By Nuria Martinez-Keel, Oklahoma Voice
OKLAHOMA CITY — U.S. Secretary of Education Linda McMahon on Tuesday didn’t rule out a plan to end statewide standardized testing in Oklahoma during a local visit focused on limiting federal involvement in public education.
McMahon, whom President Donald Trump tasked with closing the U.S. Department of Education, said she’s “very happy to sit down with any state” to discuss new policy ideas.
“We want to give them the most flexibility that we can give them to operate within their state,” McMahon said while speaking with reporters at the state Capitol. “So, we’re happy to sit down in Oklahoma or other states that we’ve already sat down with to push those programs along.”
However, she said the proposal from state Superintendent Ryan Walters to replace statewide tests with a mixture of district-selected assessments still “has not gone through all the different steps that it needs” to gain federal approval.
Walters wasn’t present for McMahon’s visit despite being a vocal supporter of the Trump administration. She said meeting with him wasn’t on her schedule Tuesday.
Instead, McMahon joined Gov. Kevin Stitt and former House Speaker Charles McCall, now a gubernatorial candidate, for a tour of Dove Science Academy, a high-performing charter school with a new campus in Warr Acres. Once allies, Stitt and Walters have been publicly at odds with each other for the past six months.
Dove high school students demonstrated robots they had built and coded, flew drones and tested virtual reality software, even having a remote-controlled robot dog give McMahon a handshake. U.S. News and World Report on Tuesday ranked Dove Science Academy as the No. 3 high school in the state, behind Classen High School of Advanced Studies and Harding Charter Preparatory High School, both in Oklahoma City.
McMahon later accompanied Stitt at the state Capitol as the governor signed a bill prohibiting diversity, equity and inclusion programs from higher education institutions, another major policy goal of the Trump administration.
“I think Oklahoma should be very proud of what I’ve seen this morning,” McMahon said.
Oklahoma was the latest stop in McMahon’s 50-state “Returning Education to the States Tour,” which started earlier this month in Louisiana.

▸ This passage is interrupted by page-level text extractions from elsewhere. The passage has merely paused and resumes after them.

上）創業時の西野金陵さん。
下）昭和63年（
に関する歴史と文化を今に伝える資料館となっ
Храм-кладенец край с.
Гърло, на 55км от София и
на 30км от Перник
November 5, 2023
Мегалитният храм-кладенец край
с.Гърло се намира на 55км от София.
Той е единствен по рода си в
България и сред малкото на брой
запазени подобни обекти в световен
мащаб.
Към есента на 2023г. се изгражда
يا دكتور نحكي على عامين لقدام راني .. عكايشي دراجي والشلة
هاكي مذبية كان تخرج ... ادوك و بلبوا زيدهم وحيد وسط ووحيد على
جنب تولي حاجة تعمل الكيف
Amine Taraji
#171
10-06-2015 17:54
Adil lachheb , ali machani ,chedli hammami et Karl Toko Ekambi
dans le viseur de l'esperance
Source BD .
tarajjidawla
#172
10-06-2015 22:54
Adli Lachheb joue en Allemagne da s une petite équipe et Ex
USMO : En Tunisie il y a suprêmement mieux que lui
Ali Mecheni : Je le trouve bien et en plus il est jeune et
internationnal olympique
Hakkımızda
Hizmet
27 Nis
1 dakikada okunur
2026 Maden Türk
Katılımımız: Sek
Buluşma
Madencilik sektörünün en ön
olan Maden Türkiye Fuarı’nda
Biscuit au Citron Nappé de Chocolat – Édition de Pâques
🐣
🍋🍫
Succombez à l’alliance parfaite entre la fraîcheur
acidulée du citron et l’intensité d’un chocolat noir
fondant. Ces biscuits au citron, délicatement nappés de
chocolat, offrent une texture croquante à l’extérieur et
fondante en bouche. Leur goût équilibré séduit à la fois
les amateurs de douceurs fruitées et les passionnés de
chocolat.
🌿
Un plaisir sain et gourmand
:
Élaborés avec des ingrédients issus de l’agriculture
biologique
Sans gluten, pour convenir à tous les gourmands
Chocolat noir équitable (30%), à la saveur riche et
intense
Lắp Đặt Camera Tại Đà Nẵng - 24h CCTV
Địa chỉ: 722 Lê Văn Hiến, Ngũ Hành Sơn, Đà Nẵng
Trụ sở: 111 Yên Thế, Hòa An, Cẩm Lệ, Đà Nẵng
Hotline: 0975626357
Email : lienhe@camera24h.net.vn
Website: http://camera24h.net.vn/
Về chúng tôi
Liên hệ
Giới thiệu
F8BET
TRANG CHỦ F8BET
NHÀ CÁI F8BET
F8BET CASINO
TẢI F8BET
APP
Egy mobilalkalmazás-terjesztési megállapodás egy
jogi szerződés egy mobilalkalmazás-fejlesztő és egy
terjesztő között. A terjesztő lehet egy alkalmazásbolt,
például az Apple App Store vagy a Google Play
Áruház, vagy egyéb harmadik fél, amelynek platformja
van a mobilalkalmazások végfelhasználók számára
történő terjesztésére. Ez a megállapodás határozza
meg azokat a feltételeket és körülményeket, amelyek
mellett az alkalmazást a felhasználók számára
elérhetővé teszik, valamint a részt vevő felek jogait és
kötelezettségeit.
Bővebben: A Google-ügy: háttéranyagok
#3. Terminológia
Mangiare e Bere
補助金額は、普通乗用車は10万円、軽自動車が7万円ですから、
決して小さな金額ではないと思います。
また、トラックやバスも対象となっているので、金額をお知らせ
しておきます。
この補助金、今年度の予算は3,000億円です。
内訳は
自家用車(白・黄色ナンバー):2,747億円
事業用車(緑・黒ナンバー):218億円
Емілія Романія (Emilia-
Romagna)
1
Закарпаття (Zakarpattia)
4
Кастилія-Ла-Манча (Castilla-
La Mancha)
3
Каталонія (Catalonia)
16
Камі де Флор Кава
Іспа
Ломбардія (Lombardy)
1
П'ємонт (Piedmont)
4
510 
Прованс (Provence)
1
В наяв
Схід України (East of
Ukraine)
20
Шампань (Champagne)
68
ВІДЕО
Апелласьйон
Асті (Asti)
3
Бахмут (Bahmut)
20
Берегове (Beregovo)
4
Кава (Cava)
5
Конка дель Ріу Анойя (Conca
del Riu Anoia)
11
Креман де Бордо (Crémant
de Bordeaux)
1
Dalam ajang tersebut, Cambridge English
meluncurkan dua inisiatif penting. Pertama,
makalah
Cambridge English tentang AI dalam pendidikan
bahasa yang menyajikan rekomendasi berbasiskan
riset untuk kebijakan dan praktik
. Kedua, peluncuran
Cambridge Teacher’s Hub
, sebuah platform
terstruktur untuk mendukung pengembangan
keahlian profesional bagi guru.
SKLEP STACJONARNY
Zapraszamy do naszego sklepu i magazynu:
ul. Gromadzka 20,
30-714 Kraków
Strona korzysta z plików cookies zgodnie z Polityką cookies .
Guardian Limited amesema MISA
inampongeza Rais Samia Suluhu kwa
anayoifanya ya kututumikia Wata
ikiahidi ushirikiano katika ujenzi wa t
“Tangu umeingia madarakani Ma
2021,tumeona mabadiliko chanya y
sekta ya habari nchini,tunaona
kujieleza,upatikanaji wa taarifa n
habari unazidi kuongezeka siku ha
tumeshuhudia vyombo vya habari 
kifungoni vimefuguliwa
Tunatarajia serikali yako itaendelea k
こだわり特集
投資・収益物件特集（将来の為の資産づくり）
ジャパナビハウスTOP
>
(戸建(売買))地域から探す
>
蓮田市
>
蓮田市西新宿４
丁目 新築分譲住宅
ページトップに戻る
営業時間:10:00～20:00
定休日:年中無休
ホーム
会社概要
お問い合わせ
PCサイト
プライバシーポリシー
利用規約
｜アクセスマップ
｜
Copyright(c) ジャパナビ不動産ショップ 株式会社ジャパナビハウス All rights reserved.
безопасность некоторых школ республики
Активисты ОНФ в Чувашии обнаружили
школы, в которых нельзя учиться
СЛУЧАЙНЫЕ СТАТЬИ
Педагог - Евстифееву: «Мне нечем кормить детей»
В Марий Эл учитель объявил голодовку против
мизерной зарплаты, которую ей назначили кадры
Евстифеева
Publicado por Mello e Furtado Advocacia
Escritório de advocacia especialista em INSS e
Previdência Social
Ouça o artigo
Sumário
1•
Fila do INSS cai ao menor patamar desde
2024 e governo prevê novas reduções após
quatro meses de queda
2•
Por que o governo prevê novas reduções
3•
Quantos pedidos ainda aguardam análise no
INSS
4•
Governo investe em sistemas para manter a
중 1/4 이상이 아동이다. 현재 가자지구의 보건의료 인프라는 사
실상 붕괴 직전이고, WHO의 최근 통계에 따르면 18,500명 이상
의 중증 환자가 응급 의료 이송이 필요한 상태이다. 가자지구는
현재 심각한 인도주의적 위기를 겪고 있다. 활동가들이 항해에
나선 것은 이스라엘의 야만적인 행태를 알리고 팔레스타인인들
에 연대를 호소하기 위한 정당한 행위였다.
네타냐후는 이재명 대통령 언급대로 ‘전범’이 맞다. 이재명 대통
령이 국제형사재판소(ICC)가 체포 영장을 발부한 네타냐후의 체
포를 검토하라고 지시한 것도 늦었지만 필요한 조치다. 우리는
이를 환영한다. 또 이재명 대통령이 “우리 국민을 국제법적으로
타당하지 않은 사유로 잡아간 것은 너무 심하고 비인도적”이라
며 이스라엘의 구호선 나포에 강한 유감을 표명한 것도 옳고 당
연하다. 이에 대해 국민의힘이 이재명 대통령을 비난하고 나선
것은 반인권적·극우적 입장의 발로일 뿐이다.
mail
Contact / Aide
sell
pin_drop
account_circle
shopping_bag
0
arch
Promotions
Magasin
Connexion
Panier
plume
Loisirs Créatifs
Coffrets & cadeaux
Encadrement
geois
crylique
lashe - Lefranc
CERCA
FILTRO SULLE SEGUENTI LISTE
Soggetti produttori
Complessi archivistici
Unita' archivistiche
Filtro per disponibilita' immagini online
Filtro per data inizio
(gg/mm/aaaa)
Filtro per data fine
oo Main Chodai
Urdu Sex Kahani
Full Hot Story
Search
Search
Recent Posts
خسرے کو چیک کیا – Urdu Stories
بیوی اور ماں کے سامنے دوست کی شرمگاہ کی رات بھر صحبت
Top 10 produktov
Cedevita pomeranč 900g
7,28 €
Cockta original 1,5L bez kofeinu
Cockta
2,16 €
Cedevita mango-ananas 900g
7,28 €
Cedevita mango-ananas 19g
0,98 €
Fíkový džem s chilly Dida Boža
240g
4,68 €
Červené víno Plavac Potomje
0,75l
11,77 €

The tour has highlighted McMahon’s goal of cutting federal regulations and giving individual states more authority and flexibility in how they operate their public school systems. Last month, the U.S. Supreme Court cleared the way for the Trump administration to proceed with mass layoffs and downsizing at the federal Department of Education.
The administration has proposed sending federal funds in large block grants that individual states could decide how to spend. Congress would have to agree to any wholesale changes to the federal structure of education funding.
McMahon declined to answer whether she has any concerns over expanding the powers of the Oklahoma State Department of Education, which has been consistently in turmoil under Walters.
Stitt touted policies Oklahoma enacted in recent years that increased facility funds for charter schools, expanded student transfer options, offered tax credits to private-school families and increased state funding for public education overall.
National testing, though, has shown the state as a whole is still struggling to improve its poor academic outcomes.
While Oklahoma has promoted more choices for parents to select their children’s school, Stitt said he is eager for the federal government to grant more flexibility, as well. He said educators and school district administrators have to spend too much time on paperwork that federal programs require.
“That’s, I think, what President Trump wants and what we believe in is let’s get rid of the bureaucracy and let’s get those dollars on target to kids in Oklahoma City and in Enid and in Lawton and all over the country,” Stitt said.